A ponta da caneta encaixa numa ínfima ruga do papel: espera o primeiro impulso rumo à vastidão das formas aleatórias. Os dedos retesam no gesto iminente. A esfera afunda na derme fofa, libertando um pólen de tinta prestes a virar traço. Uma ideia desponta do caos e vem romper a pureza do ato nascituro, gestá-lo e ser gestada por ele à medida que ambos se amalgamem na síntese do texto. Só que a escrita não admite improvisos. Exige saber-se antes da própria gênese, prever um desígnio que norteie a sua materialização. Uma relevância. Dizer o que deve ser dito, o que não pode ser dito, o que pede para ser dito, o que deixaram de dizer, o que disseram em segredo.
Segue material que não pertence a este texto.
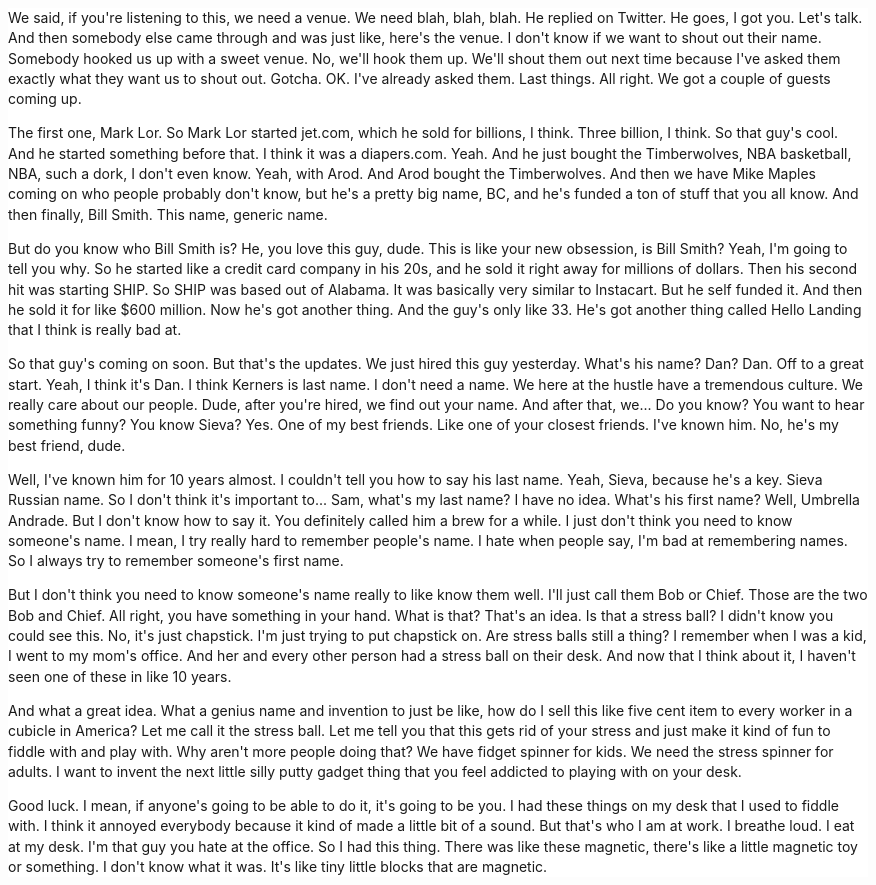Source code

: We said, if you're listening to this, we need a venue. We need blah, blah, blah. He replied on Twitter. He goes, I got you. Let's talk. And then somebody else came through and was just like, here's the venue. I don't know if we want to shout out their name. Somebody hooked us up with a sweet venue. No, we'll hook them up. We'll shout them out next time because I've asked them exactly what they want us to shout out. Gotcha. OK. I've already asked them. Last things. All right. We got a couple of guests coming up.

The first one, Mark Lor. So Mark Lor started jet.com, which he sold for billions, I think. Three billion, I think. So that guy's cool. And he started something before that. I think it was a diapers.com. Yeah. And he just bought the Timberwolves, NBA basketball, NBA, such a dork, I don't even know. Yeah, with Arod. And Arod bought the Timberwolves. And then we have Mike Maples coming on who people probably don't know, but he's a pretty big name, BC, and he's funded a ton of stuff that you all know. And then finally, Bill Smith. This name, generic name.

But do you know who Bill Smith is? He, you love this guy, dude. This is like your new obsession, is Bill Smith? Yeah, I'm going to tell you why. So he started like a credit card company in his 20s, and he sold it right away for millions of dollars. Then his second hit was starting SHIP. So SHIP was based out of Alabama. It was basically very similar to Instacart. But he self funded it. And then he sold it for like $600 million. Now he's got another thing. And the guy's only like 33. He's got another thing called Hello Landing that I think is really bad at.

So that guy's coming on soon. But that's the updates. We just hired this guy yesterday. What's his name? Dan? Dan. Off to a great start. Yeah, I think it's Dan. I think Kerners is last name. I don't need a name. We here at the hustle have a tremendous culture. We really care about our people. Dude, after you're hired, we find out your name. And after that, we... Do you know? You want to hear something funny? You know Sieva? Yes. One of my best friends. Like one of your closest friends. I've known him. No, he's my best friend, dude.

Well, I've known him for 10 years almost. I couldn't tell you how to say his last name. Yeah, Sieva, because he's a key. Sieva Russian name. So I don't think it's important to... Sam, what's my last name? I have no idea. What's his first name? Well, Umbrella Andrade. But I don't know how to say it. You definitely called him a brew for a while. I just don't think you need to know someone's name. I mean, I try really hard to remember people's name. I hate when people say, I'm bad at remembering names. So I always try to remember someone's first name.

But I don't think you need to know someone's name really to like know them well. I'll just call them Bob or Chief. Those are the two Bob and Chief. All right, you have something in your hand. What is that? That's an idea. Is that a stress ball? I didn't know you could see this. No, it's just chapstick. I'm just trying to put chapstick on. Are stress balls still a thing? I remember when I was a kid, I went to my mom's office. And her and every other person had a stress ball on their desk. And now that I think about it, I haven't seen one of these in like 10 years.

And what a great idea. What a genius name and invention to just be like, how do I sell this like five cent item to every worker in a cubicle in America? Let me call it the stress ball. Let me tell you that this gets rid of your stress and just make it kind of fun to fiddle with and play with. Why aren't more people doing that? We have fidget spinner for kids. We need the stress spinner for adults. I want to invent the next little silly putty gadget thing that you feel addicted to playing with on your desk.

Good luck. I mean, if anyone's going to be able to do it, it's going to be you. I had these things on my desk that I used to fiddle with. I think it annoyed everybody because it kind of made a little bit of a sound. But that's who I am at work. I breathe loud. I eat at my desk. I'm that guy you hate at the office. So I had this thing. There was like these magnetic, there's like a little magnetic toy or something. I don't know what it was. It's like tiny little blocks that are magnetic.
Um narrar transparente, embora talvez mentiroso, expondo a índole desonesta do relato como prova do delito sublime de inventar. Nem qualquer prosa vagamunda, mas uma reta e expedita, que ignore as trilhas pedregosas da lucubração, os ermos ao pé das metáforas, os abismos dos subentendidos, as alamedas bucólicas do devaneio. Que flua sem ornamentos baldios e visões crepusculares, pois o leitorado já não tolera flanar. É incrédulo e fatídico demais para especular símbolos. Prefere o atalho do legível. Trata-se, portanto, de cortar a demasia. Mas não convém talhar em demasia, roçando o nervo da leitura, fazendo-a tossir com as neblinas do hermetismo. A fala eficaz é melódica sem tilintar no melindre, fácil para o risonho público dos espetáculos, poética para os raros nefelibatas. Discurso mimado, que se deixa apalpar, que pousa no colo e nos lambe o pescoço. Bicho doméstico, fiel a temas e premissas, zelando pela gostosura da fluência. Ninando o gozo pudico dos intelectos pós-modernos. Daí a precisão do ritmo. Parágrafos coesos, manchas uniformes no dorso da página, seqüências indivisíveis da simetria maior. Frases que respirem. Diálogos de compassos no andamento dos raciocínios, na cadência harmônica dos sintagmas e na dança precisa da pontuação. Ondulando no soluço da vírgula, na calma vertigem que sua curva de lesma


provoca, tão lenta e elegante, pelo dorso do contar. Sustando à grandeza categórica de um minúsculo ponto final. Cada palavra um golpe certeiro, que não terá segundas chances. Palavra garimpada a custo de lodo e ruína, gema que sozinha reluz na peneira, coroando a rude labuta que ninguém reconhecerá. Palavra escolhida a pinça, fulcro do singular que abarca, mesmo quando vaga e etérea, mesmo feita coisa, ônibus, som, garatuja. Palavra única, renascida inédita, peça que veste a lacuna exata no infinito quebra-cabeça da língua. Mas o tesouro é vulgar, pulula em qualquer dialeto, velho novo de sina vampira. Basta que um cético arranhe sua derme, rompa a casca ilusória do signo e esfarele a carne grumosa, até o cerne das sílabas que nela saltitam, estalam, zunem, vãs. Até os átomos vogais e consoantes, agregados pelo imo quântico das letras. Então as desfaça em linhas abstratas, deixando os rabiscos flanarem para sempre no éter do indizível.